Os filósofos dialéticos, da tradição hegeliana, e o próprio Marx olham para
a ciência com uma arrogância, um ar
de superioridade, como se os cientistas fossem meros empiristas, positivistas. Hegel, na "Filosofia da Natureza", se dá ares de que entende mais de
física do que Newton. Na tradição
analítica, olha-se com humildade para a ciência e busca-se aprender o que
a ciência pode oferecer para a reflexão
filosófica. O filósofo não se põe num
pedestal olhando para os meros cientistas como se fossem ratinhos de laboratório que não sabem muito bem
o que estão fazendo e pensando.
Nagel de novo aí tem uma posição
muito interessante. Ao mesmo tempo
em que respeita enormemente as
conquistas do pensamento científico,
ele mostra os seus limites, o que nós
podemos esperar da ciência. E ele acaba mostrando que as questões que
mais nos importam a ciência jamais
nos responderá, são as perguntas
acerca do sentido, do bem, do que importa. Mas não se coloca naquela posição frankfurtiana de olhar para os
cientistas como se fossem bebês incapazes de dar um passo sem tropeçar.
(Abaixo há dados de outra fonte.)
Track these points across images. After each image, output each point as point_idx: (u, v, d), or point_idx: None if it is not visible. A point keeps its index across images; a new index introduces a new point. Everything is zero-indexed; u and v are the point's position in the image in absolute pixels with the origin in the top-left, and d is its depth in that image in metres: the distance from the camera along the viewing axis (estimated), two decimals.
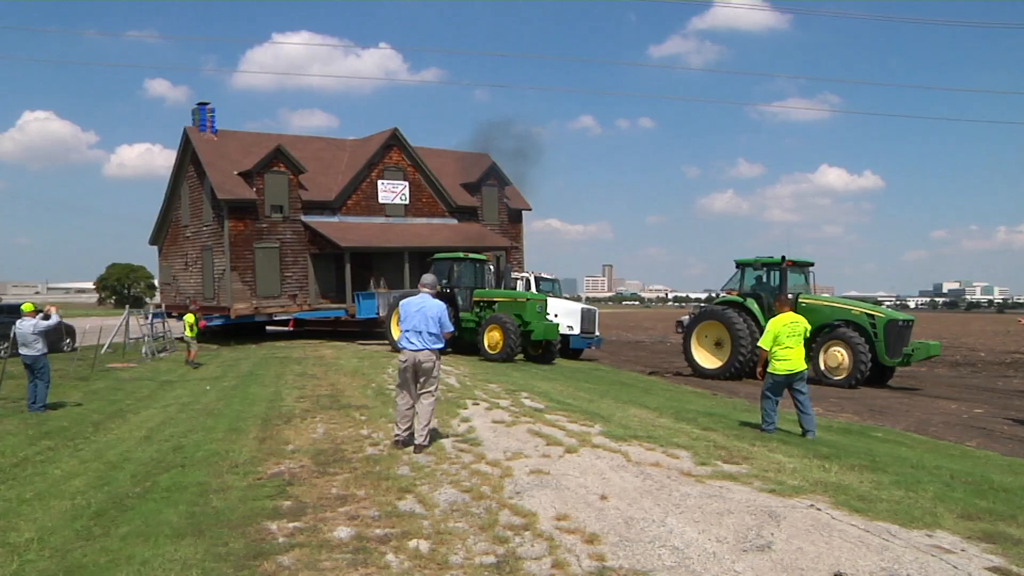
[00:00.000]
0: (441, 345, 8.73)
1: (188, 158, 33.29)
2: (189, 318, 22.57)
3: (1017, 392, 19.31)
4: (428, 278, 8.97)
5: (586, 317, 26.27)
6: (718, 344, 21.27)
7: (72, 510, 6.93)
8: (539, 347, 22.74)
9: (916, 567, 5.04)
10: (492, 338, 21.62)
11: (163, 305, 34.07)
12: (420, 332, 8.56)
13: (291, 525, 5.99)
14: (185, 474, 7.91)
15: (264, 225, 30.70)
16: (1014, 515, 6.31)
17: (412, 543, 5.52)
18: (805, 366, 10.37)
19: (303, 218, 31.51)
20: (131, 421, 12.25)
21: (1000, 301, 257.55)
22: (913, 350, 19.86)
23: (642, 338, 46.45)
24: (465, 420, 10.49)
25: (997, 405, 16.51)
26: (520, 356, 22.24)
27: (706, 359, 21.51)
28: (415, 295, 8.98)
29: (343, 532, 5.79)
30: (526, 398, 12.80)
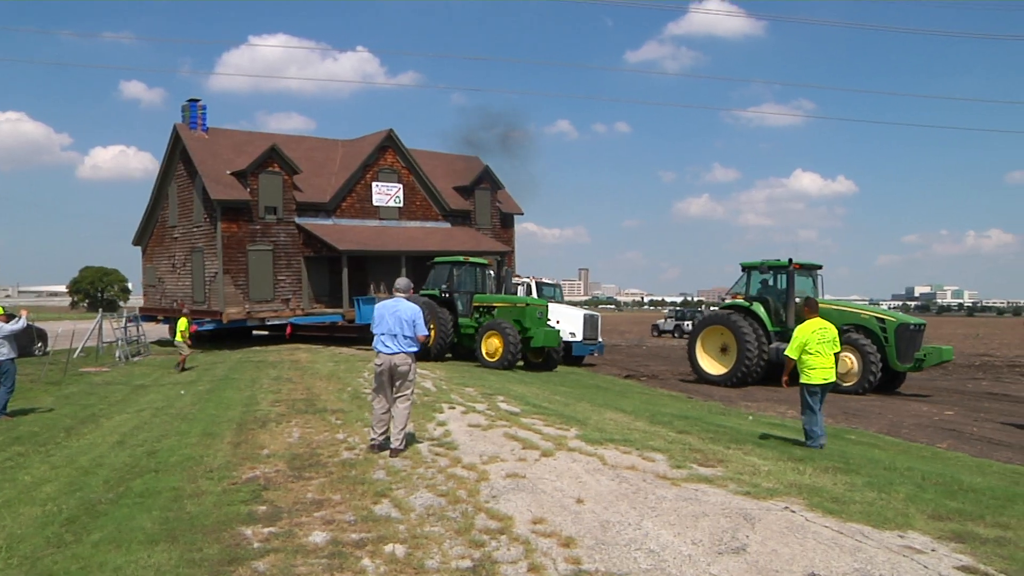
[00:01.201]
0: (417, 348, 8.73)
1: (178, 156, 32.31)
2: (182, 323, 22.14)
3: (987, 394, 19.58)
4: (402, 282, 8.97)
5: (588, 323, 25.66)
6: (723, 350, 20.67)
7: (43, 517, 6.85)
8: (540, 354, 22.20)
9: (888, 568, 5.10)
10: (491, 345, 21.01)
11: (136, 309, 33.39)
12: (395, 335, 8.57)
13: (266, 530, 5.96)
14: (159, 479, 7.84)
15: (258, 227, 29.91)
16: (982, 515, 6.40)
17: (388, 548, 5.50)
18: (835, 377, 9.87)
19: (297, 220, 30.79)
20: (104, 426, 12.12)
21: (970, 305, 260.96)
22: (925, 355, 19.27)
23: (618, 342, 46.60)
24: (441, 424, 10.47)
25: (967, 407, 16.74)
26: (520, 364, 21.66)
27: (711, 365, 20.90)
28: (390, 298, 8.98)
29: (319, 537, 5.77)
30: (502, 402, 12.81)
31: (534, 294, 26.52)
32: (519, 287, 27.07)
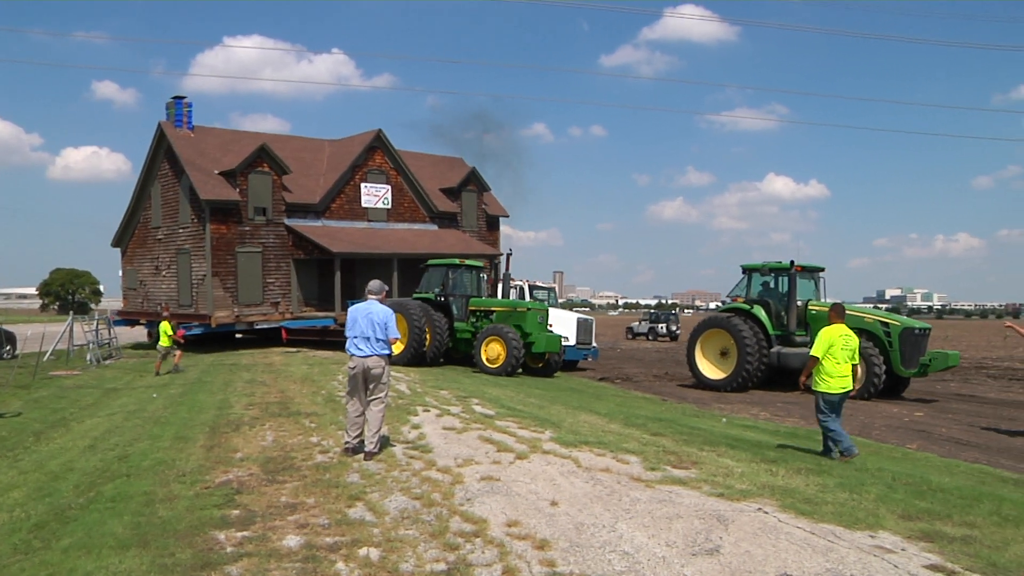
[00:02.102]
0: (390, 351, 8.72)
1: (162, 155, 31.20)
2: (165, 326, 21.80)
3: (955, 395, 19.84)
4: (375, 284, 8.93)
5: (582, 327, 25.23)
6: (723, 353, 20.18)
7: (10, 523, 6.76)
8: (539, 360, 21.69)
9: (859, 567, 5.16)
10: (492, 351, 20.46)
11: (109, 311, 32.76)
12: (368, 338, 8.55)
13: (239, 534, 5.92)
14: (130, 484, 7.75)
15: (247, 228, 29.00)
16: (950, 514, 6.51)
17: (362, 551, 5.49)
18: (852, 386, 9.57)
19: (287, 221, 30.08)
20: (74, 430, 11.97)
21: (939, 307, 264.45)
22: (931, 360, 18.80)
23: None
24: (416, 427, 10.45)
25: (936, 408, 16.98)
26: (520, 370, 21.14)
27: (711, 369, 20.39)
28: (370, 302, 8.93)
29: (292, 541, 5.74)
30: (477, 404, 12.80)
31: (526, 297, 26.08)
32: (511, 290, 26.51)
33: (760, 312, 19.83)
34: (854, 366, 9.60)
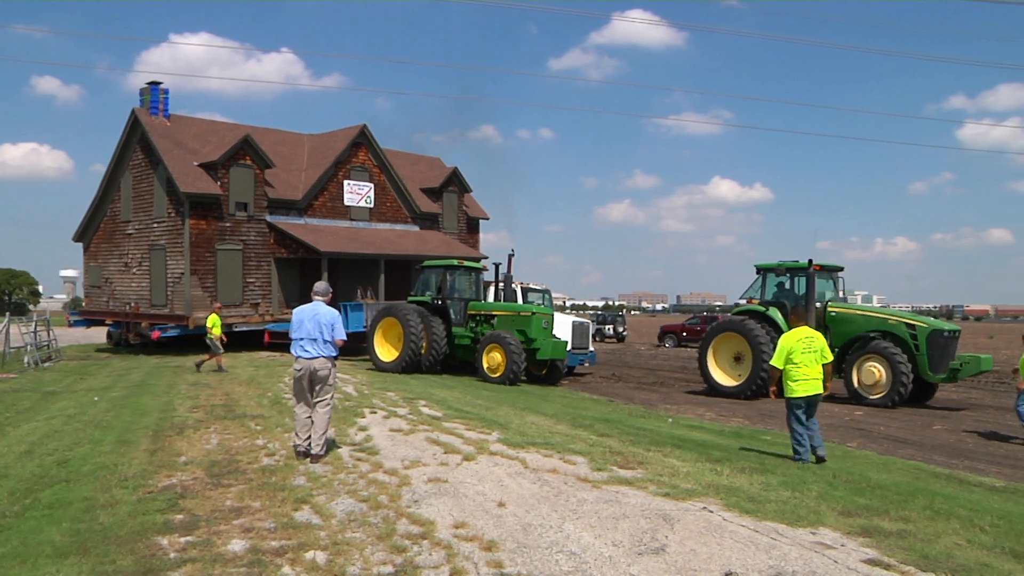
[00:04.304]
0: (336, 353, 8.70)
1: (135, 144, 29.41)
2: (215, 319, 20.46)
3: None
4: (320, 286, 8.92)
5: (578, 331, 23.67)
6: (737, 359, 18.97)
7: None
8: (542, 367, 20.55)
9: (801, 563, 5.27)
10: (492, 359, 19.49)
11: (48, 312, 31.57)
12: (315, 340, 8.53)
13: (183, 539, 5.82)
14: (70, 489, 7.57)
15: (228, 224, 27.54)
16: (887, 510, 6.71)
17: (309, 555, 5.44)
18: (822, 389, 9.42)
19: (268, 218, 28.65)
20: (10, 435, 11.63)
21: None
22: (962, 364, 17.56)
23: None
24: (363, 429, 10.39)
25: (877, 407, 17.37)
26: (523, 378, 20.00)
27: (723, 375, 19.15)
28: (316, 303, 8.86)
29: (237, 545, 5.66)
30: (424, 406, 12.77)
31: (519, 300, 24.20)
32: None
33: (776, 314, 18.70)
34: (839, 358, 9.42)
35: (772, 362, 9.46)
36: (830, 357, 9.50)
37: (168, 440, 9.94)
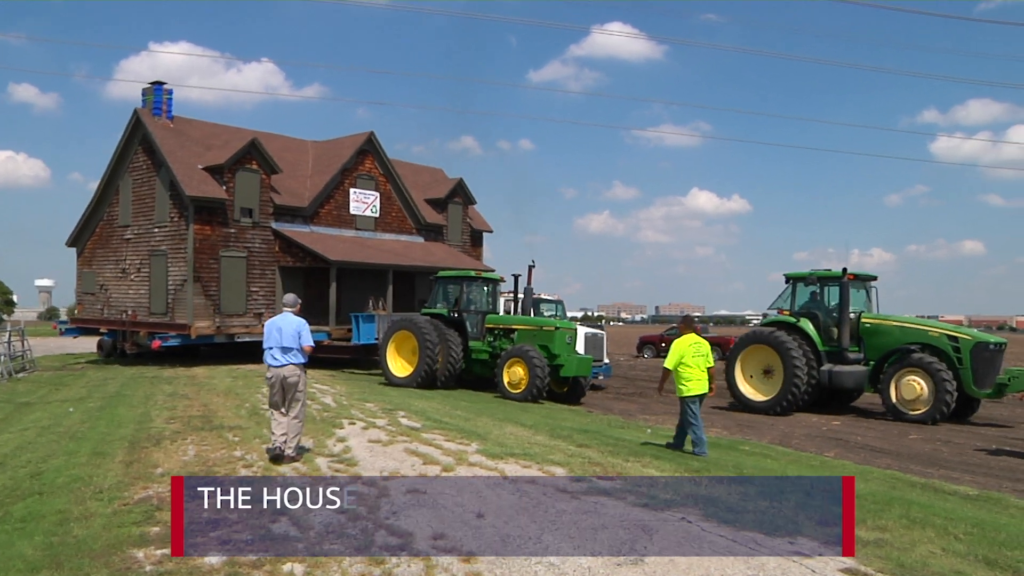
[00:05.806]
0: (304, 360, 9.16)
1: (137, 146, 28.28)
2: None
3: (870, 403, 20.47)
4: (289, 297, 9.51)
5: (592, 343, 22.52)
6: (767, 372, 18.13)
7: None
8: (564, 384, 19.58)
9: (779, 573, 5.31)
10: (514, 374, 18.70)
11: (22, 322, 30.93)
12: (285, 348, 9.02)
13: (159, 552, 5.76)
14: (43, 502, 7.47)
15: (232, 230, 26.38)
16: (864, 519, 6.77)
17: (286, 567, 5.40)
18: (708, 388, 10.58)
19: (274, 225, 27.52)
20: None
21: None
22: (1010, 379, 16.54)
23: None
24: (341, 440, 10.34)
25: (852, 416, 17.53)
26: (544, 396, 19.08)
27: (753, 390, 18.30)
28: (285, 314, 9.31)
29: (214, 558, 5.61)
30: (403, 417, 12.73)
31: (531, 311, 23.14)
32: (511, 303, 23.85)
33: (807, 326, 17.95)
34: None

Mas Nagel denuncia o "cientismo"...
Sim, ele critica o cientismo, isto é,
transformar a ciência em fé e dogma,
a idéia de que a ciência vai dar respostas para as perguntas da filosofia. Eu
resumiria a posição de Nagel dizendo
que não há nada mais irracional do
que ignorar os limites da racionalidade. Há uma interioridade no mental
que é diferente da interioridade do cérebro dentro da caixa craniana. E a
ciência é constitutivamente incapacitada para lidar com essa interioridade
do sujeito. Esse é o irredutível da experiência humana. E ele é o que mais
importa, é nesse plano que nossa vida
transcorre. Ele dá até um exemplo,
em "Uma Breve Introdução à Filosofia": imagine uma pessoa comendo
chocolate -e tudo o que o chocolate
significa para ela, em termos de ressonâncias, de memória, de associações
subjetivas- e um cientista que queira ter uma "visão científica" do cérebro sob o estímulo do chocolate.
Imagine se um cientista consegue
abrir, lamber esse cérebro e sentir o
gosto de chocolate; o gosto de chocolate que ele vai sentir não é o mesmo
da pessoa, é apenas um gosto de chocolate que o cérebro da pessoa tem
enquanto ela como chocolate. E há
um poema de um heterônimo de Fernando Pessoa, Álvaro de Campos
["Tabacaria"], que diz: "Come chocolates, pequena;/ Come chocolates!/
Olha que não há mais metafísica no
mundo senão chocolates./(...) Pudesse eu comer chocolates com a mesma
verdade com que comes!". É exatamente a mesma coisa que Nagel diz!